Que suceda hoy mismo, en este mundo de fanática, de obsesa renovación de bienes y productos culturales, de desmadrada oferta de mercado, en medio del imperio de la obsolescencia de los productos -vamos a decirlo así-; que suceda hoy mismo, entonces, que mi hijo o un niño cualquiera cante, pida, memorice las mismas canciones que cantaba yo hace treinta años, y que encuentre en ellas un “algo”, un “no sé qué”, ese “qué se yo”; eso que no está en el animé japonés, ni en los juegos de Play Station, ni en los cinco canales de cartoons con los que los medios los atosigan, ni en ningún otro sitio ¿no es algo extraordinario?

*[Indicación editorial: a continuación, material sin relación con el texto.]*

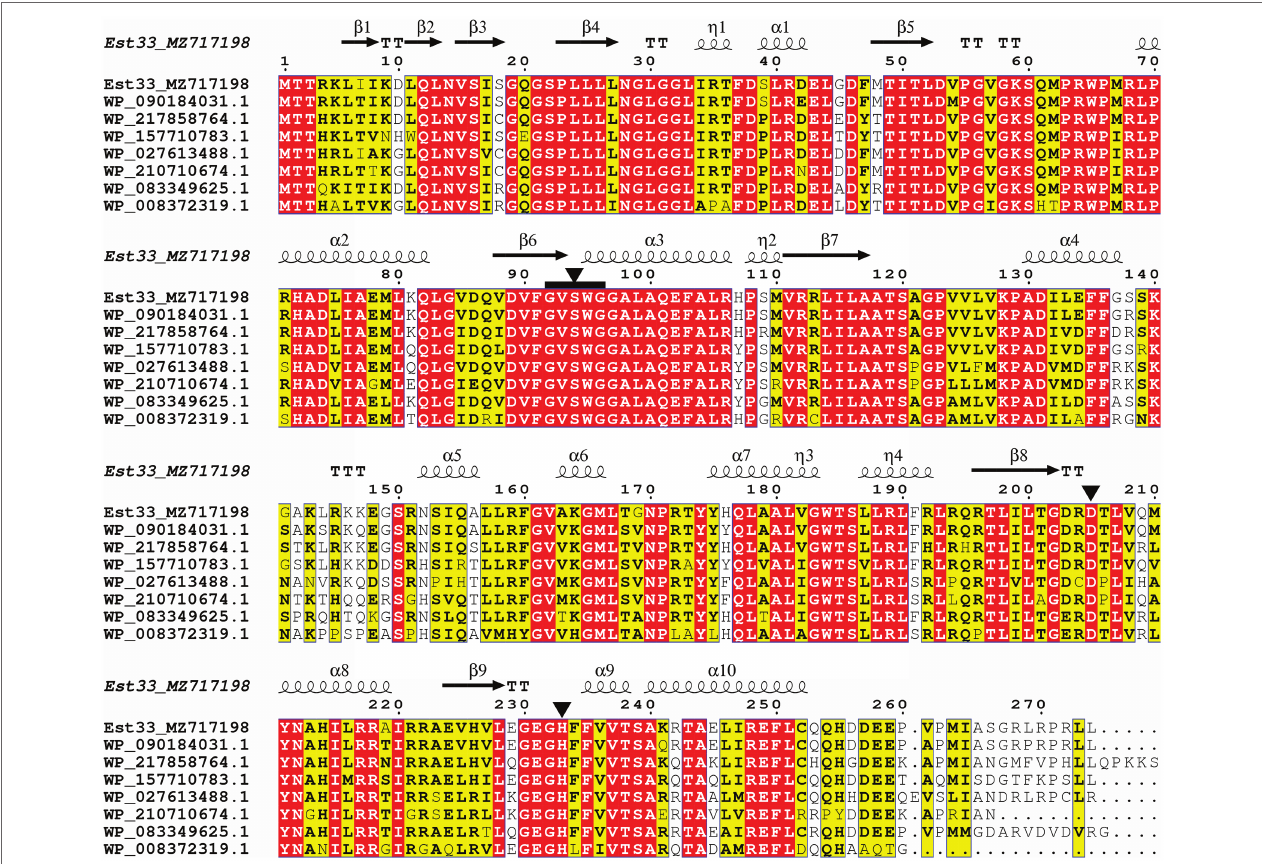
FIGURE 1 | Sequence alignment of Est33 and its homologs. White letters on a red background indicate identical residues, while black bold characters and yellow box indicate similar residues. Secondary structures of Est33 are shown above the alignment. Helices, strands, turns, and 3 10 helices are indicated by springs, arrows, TT letters, and η letters, respectively. Residues forming the catalytic triad Ser, Asp., and His black are marked by triangle. The conserved pentapeptides GXSXG are marked by black squares. The amino acid sequences used were α / β hydrolases annotated from P. arsenicoxydans , P. sp. SWRI79, P. sp. PB120, P. umsongensis , P. sp. URIL14HWK12:I6, P. koreensis , and P. sp. M47T1, and the identity with Est33 is 94.5%, 86.5%, 81.4%, 77.7%, 74.8%, 82.9%, and 72.9%,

Que hoy mismo suceda, pase, acontezca, insisto, que mi hijo me pida, y cante, y aprenda con fruición y pasión las canciones, las letras, y los bailes aparatosos tan de otrora; que mi hijo, insisto, repita los versos de tantas y tantas canciones de María Elena Walsh, que resuenan en mí como un viaje en el tiempo, como un viaje al fondo de mí mismo, que cante y pida esos temas, apenas ida ella, hace nada, que cante esos temas, compuestos y popularizados cincuenta o cuarenta años atrás ¿no es algo extraordinario?

II

¿No es algo extraordinario, acaso, que esas canciones, apenas registradas en un CD, apenas acompañadas por una guitarra, bañadas en un aire o ritmo folclórico, sin imágenes que las acompañen en un día cualquiera, ni juegos interactivos, ni sonido envolvente, ni difusión multimedia, le “ganen”, venzan, se impongan, en el entretenimiento de un niño de cinco o seis años, a una industria atosigada que urge al consumo, la velocidad y la dictadura de la imagen (iba a decir de la violencia), que explota todos los recursos imaginables, como si su objeto fuese ponerlos en trance de embriaguez sensorial?

III

Hoy, aquí, ayer nomás, y a su modo, muy a su modo, Walsh, esa mujer, hizo una revolución, su pequeña gran revolución, extraordinaria e invisible, que sigue, fortísima, tantos años después, estallando silenciosamente desde el pecho de tantos. Una revolución hermosa y extendida que modificó, si no el mundo, tantos pequeños escenarios; una pequeña revolución, nacida así, pequeña, casi inexistente e intangible; una revolución que viaja -subterráneamente- por los costados de la sensibilidad humana de mayores, medianos y chicos, y que se pasa de unos a otros al modo de una tradición; una pequeña gran revolución, intangible y quizás por eso indestructible, o mejor aún, perceptible por los sentidos pero que no se haya en ningún lugar que no sea lo que cada uno portamos con nosotros con resabio sepia de ayer. Una pequeña gran revolución quizás más fuerte que cualquier otra, que sigue martillando en nuestra propia percepción de las cosas y que sigue, como por ósmosis, llegando por algún motivo -que algún estudio desentrañará-, a la lógica de los chicos, o a su falta, a los alógicos pero incontestables gustos de los chicos, en décadas sucesivas; y que queda, en la mente de los adultos, pero mucho más en las entrañas de todos, como un folclore o una materia de tradición oral o un canto que es de todos y que está en algún lado, en la memoria, en las emociones, en la fibra en carne viva de algún momento en que esa canción, qué se yo, “Como la cigarra”, y la experiencia de vida, chocaron o se fusionaron. Esa mujer halló una fórmula, una clave; algo que nadie, ni ella, puede explicar, pero que sucede, y sigue sucediendo, medio siglo después.